聽到王雄的話,陳石疑惑不已,摸着下巴好奇的問道:“分紅玉牌?什麼鬼?”
王雄解釋道:“我也是聽我媽說的,那塊玉牌可是安壽堂股份的象徵,每塊玉牌代表了百分之一的安壽堂股份,雖然這百分之一的股份不在持有玉牌人的手裡。但是,注意了啊,這個但是很重要。”
陳石推了王雄一把,道:“去,賣什麼關子,趕緊說。”
王雄神秘兮兮的說道:“但是,只要安壽堂不倒閉,持有玉牌的人卻享有和安壽堂股東同樣的分紅利潤,可以每年得到安壽堂百分之一股份相對應的分紅。這也是安壽堂當年能請來那麼多位名醫的妙策。”

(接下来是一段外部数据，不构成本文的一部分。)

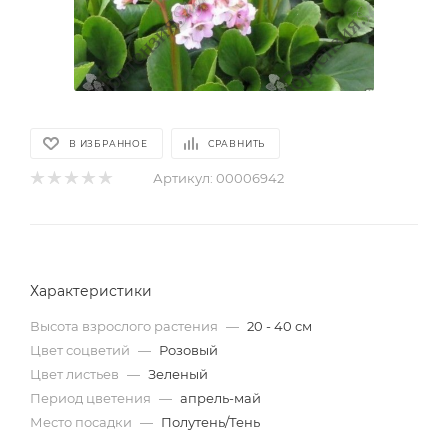
В ИЗБРАННОЕ
СРАВНИТЬ
Артикул:
00006942
Характеристики
Высота взрослого растения
—
20 - 40 см
Цвет соцветий
—
Розовый
Цвет листьев
—
Зеленый
Период цветения
—
апрель-май
Место посадки
—
Полутень/Тень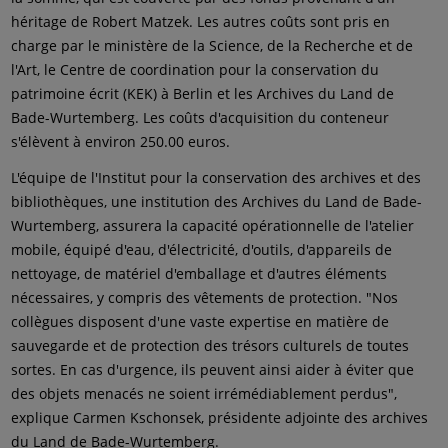
héritage de Robert Matzek. Les autres coûts sont pris en
charge par le ministère de la Science, de la Recherche et de
l'Art, le Centre de coordination pour la conservation du
patrimoine écrit (KEK) à Berlin et les Archives du Land de
Bade-Wurtemberg. Les coûts d'acquisition du conteneur
s'élèvent à environ 250.00 euros.
L'équipe de l'Institut pour la conservation des archives et des
bibliothèques, une institution des Archives du Land de Bade-
Wurtemberg, assurera la capacité opérationnelle de l'atelier
mobile, équipé d'eau, d'électricité, d'outils, d'appareils de
nettoyage, de matériel d'emballage et d'autres éléments
nécessaires, y compris des vêtements de protection. "Nos
collègues disposent d'une vaste expertise en matière de
sauvegarde et de protection des trésors culturels de toutes
sortes. En cas d'urgence, ils peuvent ainsi aider à éviter que
des objets menacés ne soient irrémédiablement perdus",
explique Carmen Kschonsek, présidente adjointe des archives
du Land de Bade-Wurtemberg.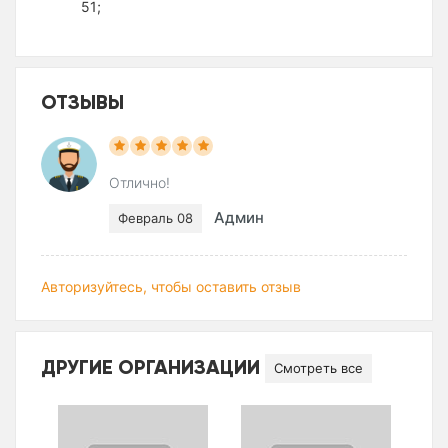
51;
ОТЗЫВЫ
Отлично!
Админ
Февраль 08
Авторизуйтесь, чтобы оставить отзыв
ДРУГИЕ ОРГАНИЗАЦИИ
Смотреть все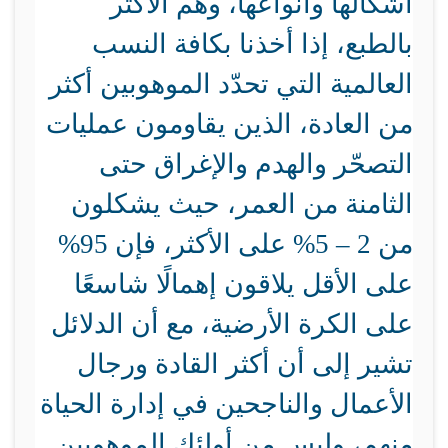
أشكالها وأنواعها، وهم الأكثر
بالطبع، إذا أخذنا بكافة النسب
العالمية التي تحدّد الموهوبين أكثر
من العادة، الذين يقاومون عمليات
التصحّر والهدم والإغراق حتى
الثامنة من العمر، حيث يشكلون
من 2 – 5% على الأكثر، فإن 95%
على الأقل يلاقون إهمالًا شاسعًا
على الكرة الأرضية، مع أن الدلائل
تشير إلى أن أكثر القادة ورجال
الأعمال والناجحين في إدارة الحياة
منهم، وليس من أولئك الموهوبين.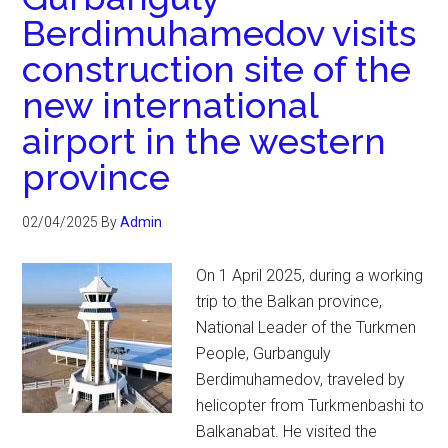
Berdimuhamedov visits
construction site of the
new international
airport in the western
province
02/04/2025
By
Admin
On 1 April 2025, during a working
trip to the Balkan province,
National Leader of the Turkmen
People, Gurbanguly
Berdimuhamedov, traveled by
helicopter from Turkmenbashi to
Balkanabat. He visited the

陳石不由得咂舌,道:“還有這等操作,真是溜溜的啊。那這分紅每年能有多少?”
王雄搖了搖頭,道:“不知道,不過近幾年,據說沒有低於過兩百萬的。”
陳石聞言,頓時不由得倒吸了一口冷氣。
在場的這些小夥伴們,也就是陳石最貧困了,父親是江城市警署署長,母親是高中教師,都是掙死工資的人,至於有沒有其它收入,至少陳石是不太清楚的。
父母從小工作忙,陳石是在姥姥家長大的,要不是自己那位有錢的姨媽疼自己,自己掙得這點兒錢都不夠油錢的了。

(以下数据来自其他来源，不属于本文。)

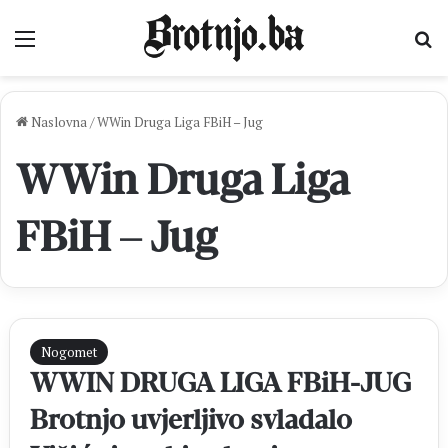
Izbornik
Pr
Naslovna
/
WWin Druga Liga FBiH – Jug
WWin Druga Liga
FBiH – Jug
Nogomet
WWIN DRUGA LIGA FBiH-JUG
Brotnjo uvjerljivo svladalo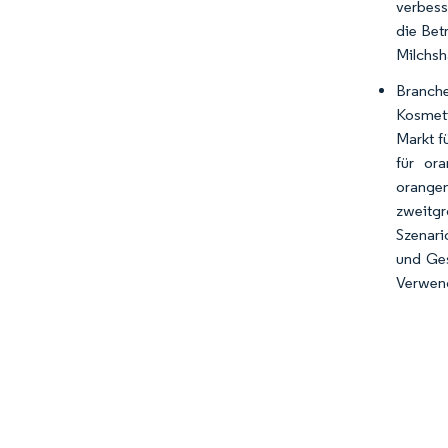
verbess
die Bet
Milchsh
Branch
Kosmeti
Markt f
für or
orangen
zweitgr
Szenari
und Ges
Verwend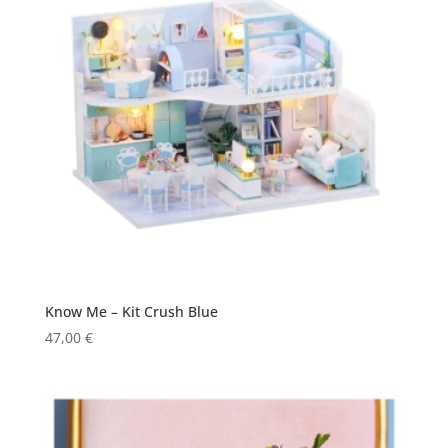
Know Me – Kit Crush Blue
47,00
€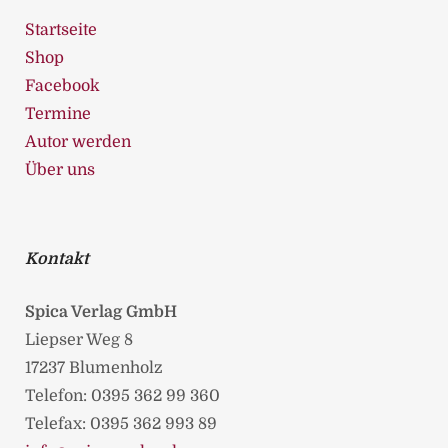
Startseite
Shop
Facebook
Termine
Autor werden
Über uns
Kontakt
Spica Verlag GmbH
Liepser Weg 8
17237 Blumenholz
Telefon: 0395 362 99 360
Telefax: 0395 362 993 89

因此猛然聽到那張玉牌一年能有兩百萬的分紅,當即羨慕的很。
兩百萬!
我滴個乖乖!
這都能在江城市最昂貴的中心地帶買一套一百平米的房子了耶!
並且這只是一年的分紅咧。
一年一套房,這得是多嚇人的效率啊。
與此同時,張揚和譚峰也走過來了。
看到雙方實在互相推讓着的一件禮品,張揚心裡慚愧的笑了笑。
在看到一旁站着的白泉縣的父母官,張揚急忙打招呼。
“徐老,宋縣長,你們好!”
宋允和其實已經不太記着張揚是誰了,但是看到張揚身旁站着的譚峰和馮勇,還是立刻說道:“你好你好。”
馮勇是宋允和眼巴巴的等着去白泉縣投資的財神爺,宋允和當然不會忘。
譚峰是譚都督的公子,宋允和曾經去上門拜訪的時候也見過,所以看到張揚站在兩人中間,心裡震驚不已,當然不敢怠慢。
而要說震驚,最震驚的卻是宋光明夫婦了。
宋光明夫婦剛纔早已和張揚互相認識過了,知道這是田萍的學生,也明白了這些豪車包裹酒店乃至加菜等事情,全都是這位學生的功勞,也早已對張揚的能量感到吃驚,因此也不會覺得張揚胡亂喊人。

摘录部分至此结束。